_Text shown_.
============
The United Nations and Swiss government, concerned by the spread of artificial intelligence, held a summit this week to address how to control and benefit from it.
More than 3,000 experts from companies Amazon, Microsoft, Google joined experts and 40 U.N. agencies to discuss the technology and how it fits in a “globalist framework” according to the event’s description. The eeting comes as the United States considers legislation to prevent AI from taking over the nation’s nuclear arsenal.
“This technology is moving fast,” said Doreen Bogdan-Martin, head of the International Telecommunication Union (ITU), the U.N.’s information and communications technology agency.
In the United States, concern is uniting both Republican and Democrat lawmakers who proposes legislation in June to prevent AI from taking control of the U.S. nuclear arsenal should AI indepedently determine that an attack is needed.
============
_What to work on_.
**1)** In the AI summit article, who heads the International Telecommunication Union?
**2)** Rewrite the AI summit article from "The United Nations" up to and including "benefit from it.", swapping "summit" for "conference".
**3)** Please pick up the AI summit article after its final sentence and carry it on.
============
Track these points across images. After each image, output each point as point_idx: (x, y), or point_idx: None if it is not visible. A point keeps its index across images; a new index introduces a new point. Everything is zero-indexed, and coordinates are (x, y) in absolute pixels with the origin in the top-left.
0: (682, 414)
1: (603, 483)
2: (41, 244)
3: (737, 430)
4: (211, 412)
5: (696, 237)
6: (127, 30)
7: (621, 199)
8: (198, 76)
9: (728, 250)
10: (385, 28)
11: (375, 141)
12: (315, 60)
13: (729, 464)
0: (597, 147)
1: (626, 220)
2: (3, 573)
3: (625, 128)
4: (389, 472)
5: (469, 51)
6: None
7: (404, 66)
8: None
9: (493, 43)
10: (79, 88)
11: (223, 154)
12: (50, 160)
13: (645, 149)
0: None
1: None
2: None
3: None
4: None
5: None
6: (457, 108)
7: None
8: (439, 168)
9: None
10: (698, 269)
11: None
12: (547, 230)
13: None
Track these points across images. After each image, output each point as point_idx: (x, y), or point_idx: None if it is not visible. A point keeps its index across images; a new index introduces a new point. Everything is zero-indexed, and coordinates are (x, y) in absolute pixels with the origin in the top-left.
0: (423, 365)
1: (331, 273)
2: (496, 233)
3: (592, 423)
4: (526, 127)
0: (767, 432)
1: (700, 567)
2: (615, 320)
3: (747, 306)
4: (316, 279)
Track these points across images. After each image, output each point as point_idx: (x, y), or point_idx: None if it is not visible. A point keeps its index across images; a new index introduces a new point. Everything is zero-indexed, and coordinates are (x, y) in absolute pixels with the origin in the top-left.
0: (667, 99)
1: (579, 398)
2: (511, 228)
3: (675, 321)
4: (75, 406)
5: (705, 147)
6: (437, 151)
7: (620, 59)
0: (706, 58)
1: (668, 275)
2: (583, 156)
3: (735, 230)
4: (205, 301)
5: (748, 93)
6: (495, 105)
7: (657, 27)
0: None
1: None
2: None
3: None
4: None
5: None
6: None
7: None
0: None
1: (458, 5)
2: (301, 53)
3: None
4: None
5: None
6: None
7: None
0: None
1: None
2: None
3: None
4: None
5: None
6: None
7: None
============
_Replies_.
**1)** Doreen Bogdan-Martin

**2)**
The United Nations and Swiss government, concerned by the spread of artificial intelligence, held a conference this week to address how to control and benefit from it.

**3)**
Rep. Ted Lieu (D-Calif.) has proposed an amendment to the defense policy measure for 2024 that would require the Pentagon to implement a system that ensures that “meaningful human control is required to launch any nuclear weapon.”
The revision calls for mandatory human presence on the final decision for a nuclear attack and the picking of a target, in case AI is involved in nuclear weapons deployment.
Bipartisan support for Lieu’s amendment indicates that legislators are increasingly concerned that AI could make decisions as rapidly as it can evaluate the situation.
“We’ve all seen the sci-fi movies where artificial intelligence takes over and fights wars,” says Republican Congressman Ken Buck, who says we must have human input “probably more than one, to make these decisions.”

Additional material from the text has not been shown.